Actions to take
1. Return, word for word, the stretch of the France Charbonneau text from "France Charbonneau is" through "convictions in 79.".
2. Resume the France Charbonneau text from the point where it stops.

Excerpt

France Charbonneau is a Canadian judge sitting on the Quebec Superior Court. She was appointed on 4 October 2004.

Crown Attorney
Charbonneau began her legal career in the 1970s as a legal secretary and complained that many of the grand seigneur lawyers whom she worked treated her a patronizing sexist manner, which inspired her to go into law school to study the law herself. Charbonneau served as a Crown attorney in Quebec for 26 years, beginning in 1979, and worked at as a legal aid lawyer. As a Crown, Charbonneau tried over 80 murder cases, including that of Maurice Boucher, and served as a prosecutor on Operation Carcajou. Charbonneau tried 80 murder cases and won convictions in 79.

In 1998, Charbonneau served as an assistant Crown Attorney aiding the main Crown Attorney, Jacques Dagnais, at the first murder trial of Boucher. Boucher's attorney, Jacques Larochelle, was a well respected Quebec City defense lawyer noted for suave, courtly manner; speaking his French with a strong upper class accent; and his ability to tear apart the credibility of the Crown's witnesses on the stand via a series of sharp, probing questions. Larochelle during his cross-examination of the Crown's star witness, Stéphane Gagné, was able to force Gagné to admit under oath that he had "no respect for the truth", a damming statement that he used to argue that Gagné had committed perjury. The trial ended in Boucher's acquittal. Charbonneau stated she was not impressed with Larochelle, saying that he struck her as the type of arrogant, upper class male attorney who had no respect for the abilities of female lawyers and that she found his upper-class accent and mannerisms patronizing and offensive.

Available data
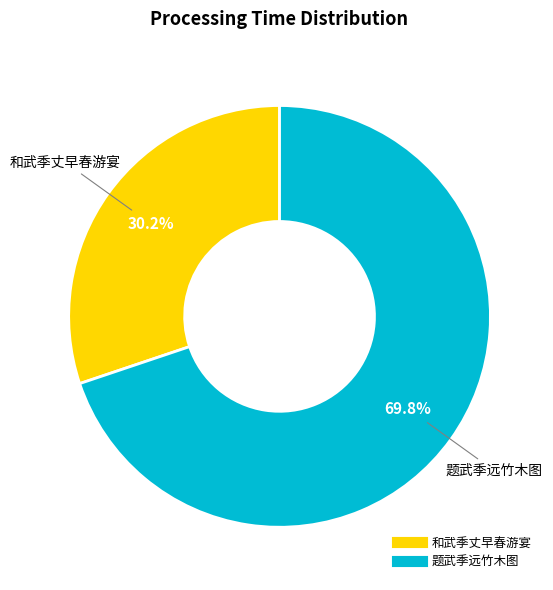

Is there any slice that represents more than half of the pie?

Yes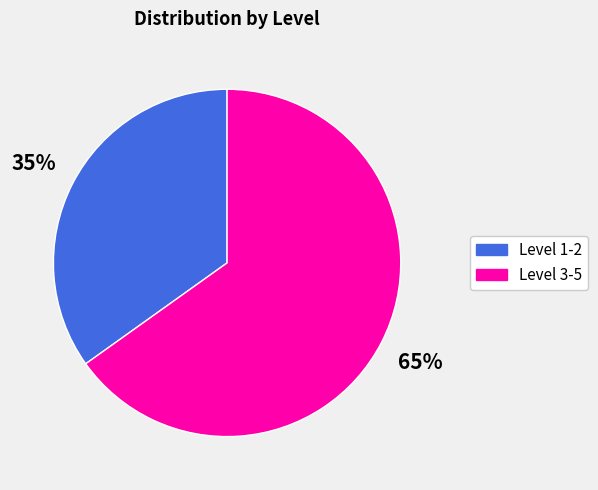

The Level 1-2 slice represents 42% of the pie. True or false?

False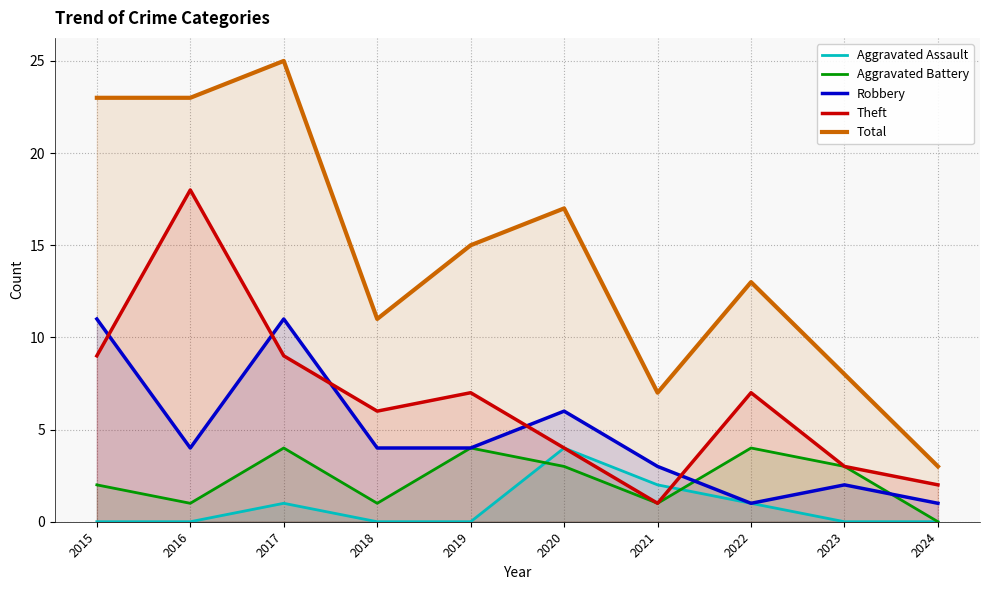

Does the chart have visible grid lines?

Yes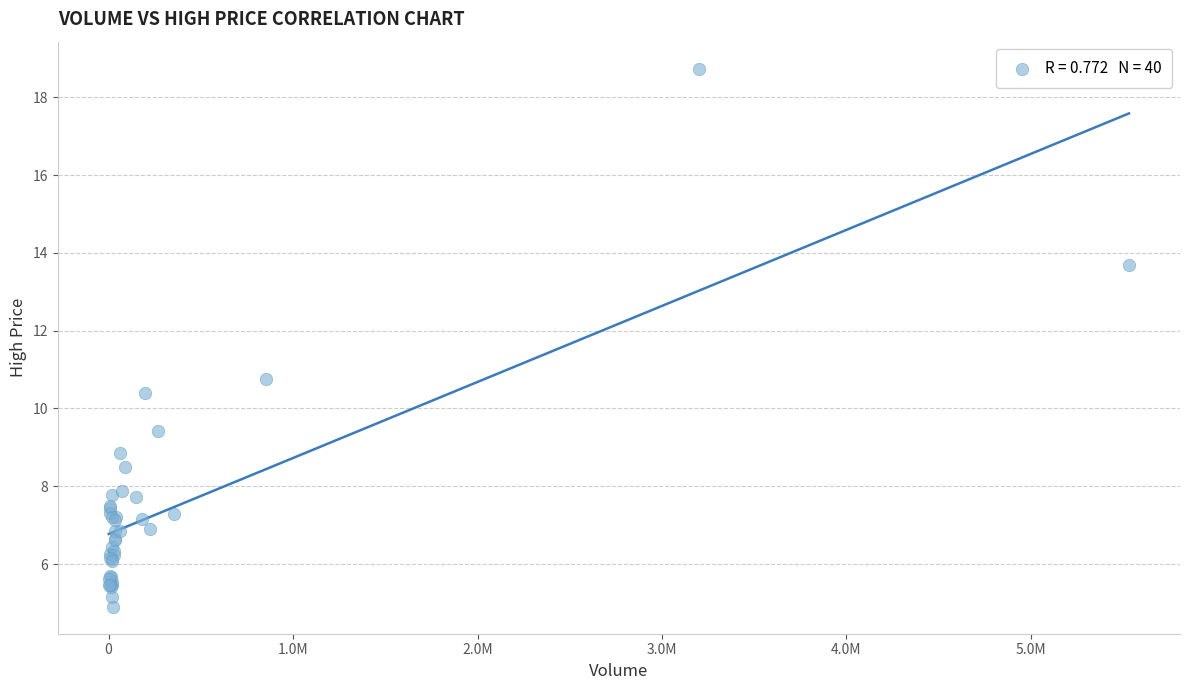

What Y value in the scatter plot is closest to 11?

10.8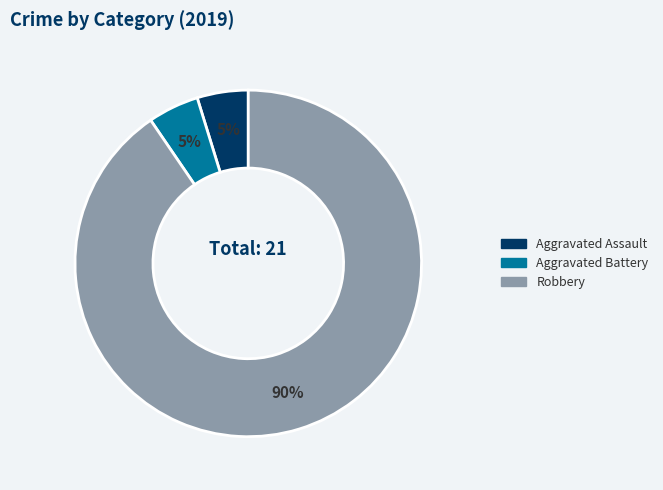

Is it true that Robbery is 79% of the pie?

False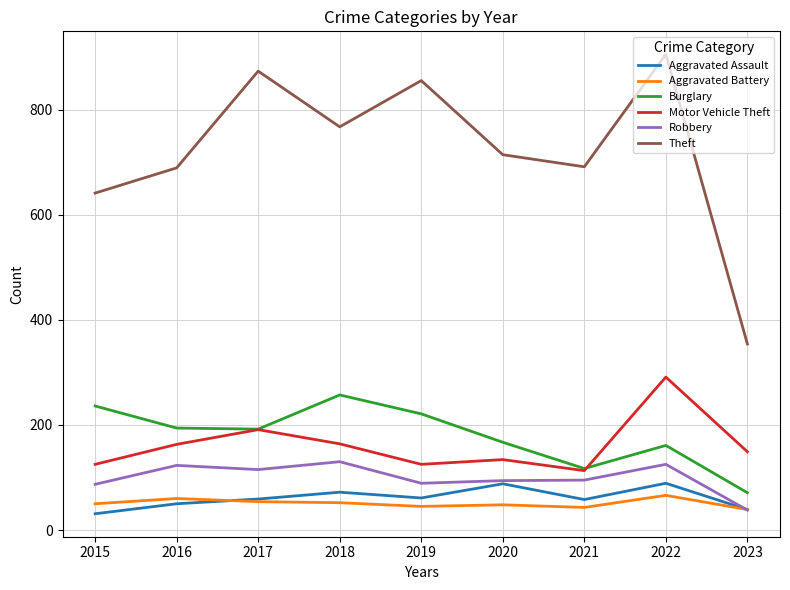

Read the Aggravated Battery value at 2020.

48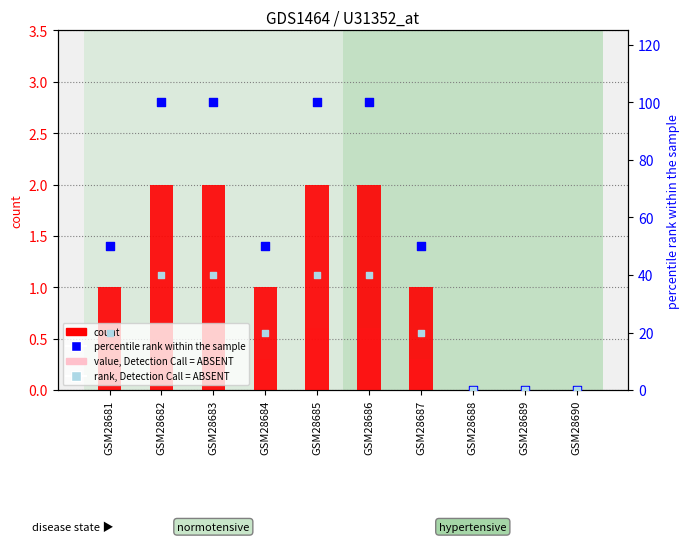

Which series has the largest Y range (max minus min)?

percentile rank within the sample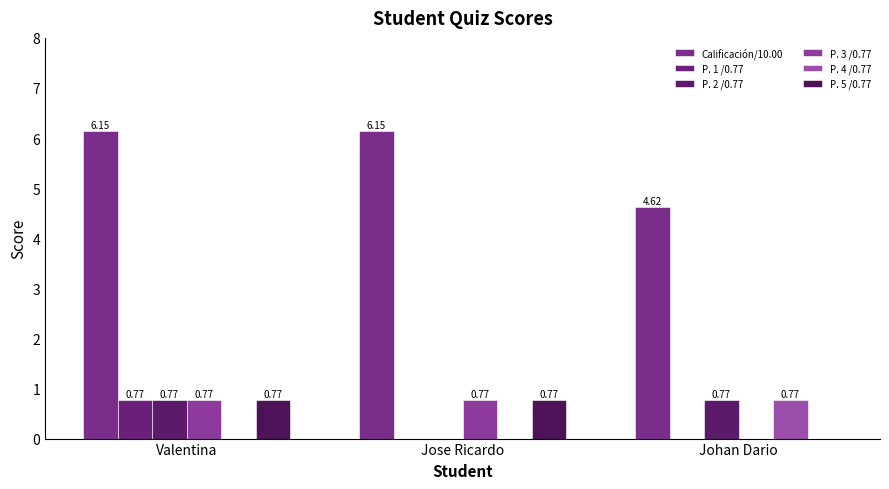

Does the chart contain stacked bars?

No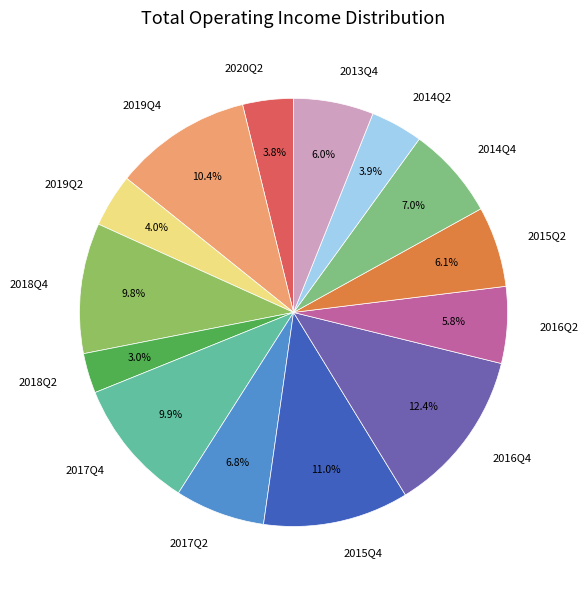

To the nearest percent, what is the difference between the 2018Q4 and 2013Q4 slice percentages?

4%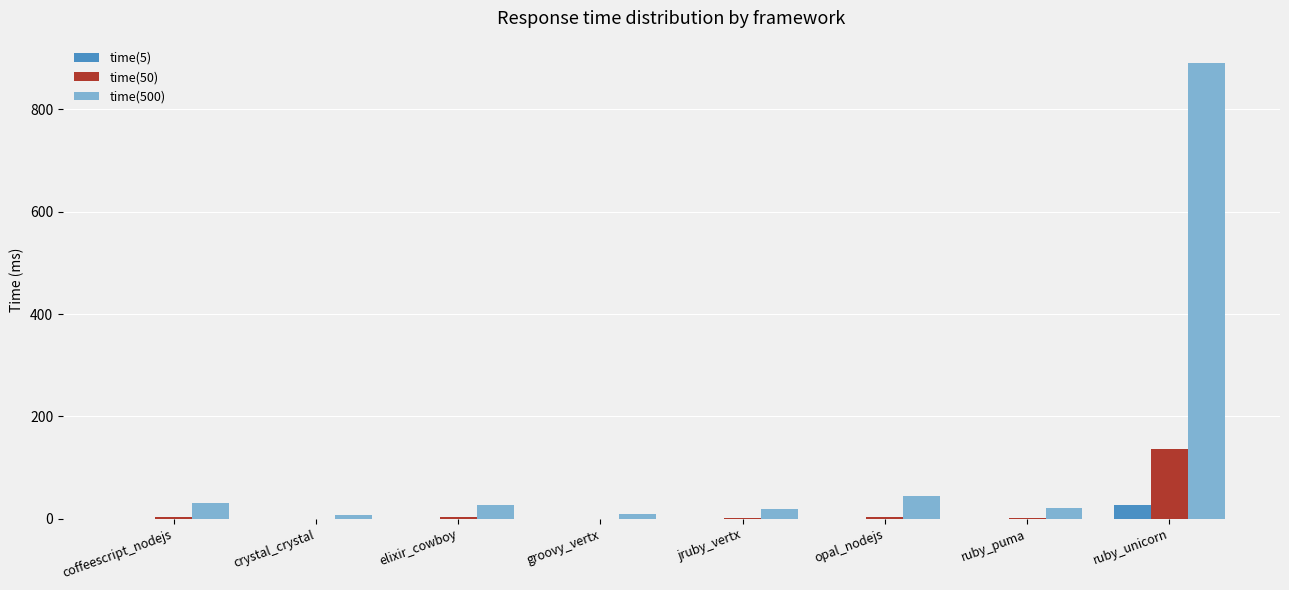

What is the highest value of the time(5) series?

25.9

Results by task
1.
France Charbonneau is a Canadian judge sitting on the Quebec Superior Court. She was appointed on 4 October 2004.

Crown Attorney
Charbonneau began her legal career in the 1970s as a legal secretary and complained that many of the grand seigneur lawyers whom she worked treated her a patronizing sexist manner, which inspired her to go into law school to study the law herself. Charbonneau served as a Crown attorney in Quebec for 26 years, beginning in 1979, and worked at as a legal aid lawyer. As a Crown, Charbonneau tried over 80 murder cases, including that of Maurice Boucher, and served as a prosecutor on Operation Carcajou. Charbonneau tried 80 murder cases and won convictions in 79.

2.
In a rare legal move, Charbonneau challenged double jeopardy and on 10 October 2000, the Quebec Court of Appeals ordered a new trial for Boucher on the grounds that the judge at the 1998 trial, Justice Jean-Guy Boilard, had been biased towards the defense in his conduct of the trial and in his jury instructions. Charbonneau stated: "The courtroom is my living room. It's my home". Charbonneau described herself as a woman very passionate about the law who greatly enjoyed the sparring and arguing promoted by the adversarial English common law system used for criminal cases in Canada, where the courtrooms are the scenes of all-out struggles between the Crown attorneys vs. the defense counsel.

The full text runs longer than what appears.